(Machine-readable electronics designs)

-- -- --

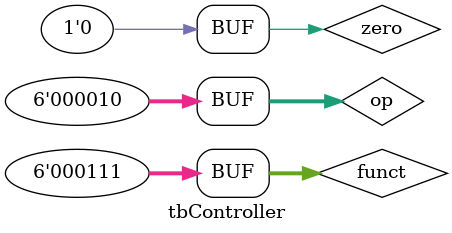
<source format=sv>
module tbController();
logic [5:0] op, funct;
logic zero, memtoreg, memwrite, pcsrc, alusrc, regdst, regwrite, jump;
logic [2:0] alucontrol;

controller UT (op, funct, zero, memtoreg, memwrite, pcsrc, alusrc, regdst, regwrite, jump, alucontrol);
initial
begin
#0 {op,funct,zero}=13'b001000_001010_0; //32'h2010000a addi $s0,$0,10 
#10 {op,funct,zero}=13'b001000_001111_0; //32'h2011000f addi $s1,$0,15  
#10 {op,funct,zero}=13'b000000_100000_0; //32'h02114020 add $t0, $s0,$s1  
#10 {op,funct,zero}=13'b000000_100010_0; //32'h02304022 sub $t0,$s1,$s0
#10 {op,funct,zero}=13'b000000_100100_0; //32'h02114024 and $t0, $s0,$s1
#10 {op,funct,zero}=13'b000000_100101_0; //32'h02114025 or $t0, $s0,$s1
#10 {op,funct,zero}=13'b100011_001010_0; //32'h8e09000a lw $t1, 10($s0)
#10 {op,funct,zero}=13'b101011_001010_0; //32'hae29000a sw $t1, 10($s1)
#10 {op,funct,zero}=13'b000100_111101_0; //32'h1211fffd beq $s0,$s1,back
#10 {op,funct,zero}=13'b001000_001111_0; //32'h2010000f addi $s0, $0,15
#10 {op,funct,zero}=13'b000100_111101_1; //32'h1211fffd beq $s0,$s1,back
#10 {op,funct,zero}=13'b000010_000111_0; //32'h08100007 j next
end
endmodule

</source>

-- -- --

> **What the exercise asks**
Restate the records in full and word for word, but keep the pictures out.

> **Output of the task**
<source format=sv>
module tbController();
logic [5:0] op, funct;
logic zero, memtoreg, memwrite, pcsrc, alusrc, regdst, regwrite, jump;
logic [2:0] alucontrol;

controller UT (op, funct, zero, memtoreg, memwrite, pcsrc, alusrc, regdst, regwrite, jump, alucontrol);
initial
begin
#0 {op,funct,zero}=13'b001000_001010_0; //32'h2010000a addi $s0,$0,10 
#10 {op,funct,zero}=13'b001000_001111_0; //32'h2011000f addi $s1,$0,15  
#10 {op,funct,zero}=13'b000000_100000_0; //32'h02114020 add $t0, $s0,$s1  
#10 {op,funct,zero}=13'b000000_100010_0; //32'h02304022 sub $t0,$s1,$s0
#10 {op,funct,zero}=13'b000000_100100_0; //32'h02114024 and $t0, $s0,$s1
#10 {op,funct,zero}=13'b000000_100101_0; //32'h02114025 or $t0, $s0,$s1
#10 {op,funct,zero}=13'b100011_001010_0; //32'h8e09000a lw $t1, 10($s0)
#10 {op,funct,zero}=13'b101011_001010_0; //32'hae29000a sw $t1, 10($s1)
#10 {op,funct,zero}=13'b000100_111101_0; //32'h1211fffd beq $s0,$s1,back
#10 {op,funct,zero}=13'b001000_001111_0; //32'h2010000f addi $s0, $0,15
#10 {op,funct,zero}=13'b000100_111101_1; //32'h1211fffd beq $s0,$s1,back
#10 {op,funct,zero}=13'b000010_000111_0; //32'h08100007 j next
end
endmodule

</source>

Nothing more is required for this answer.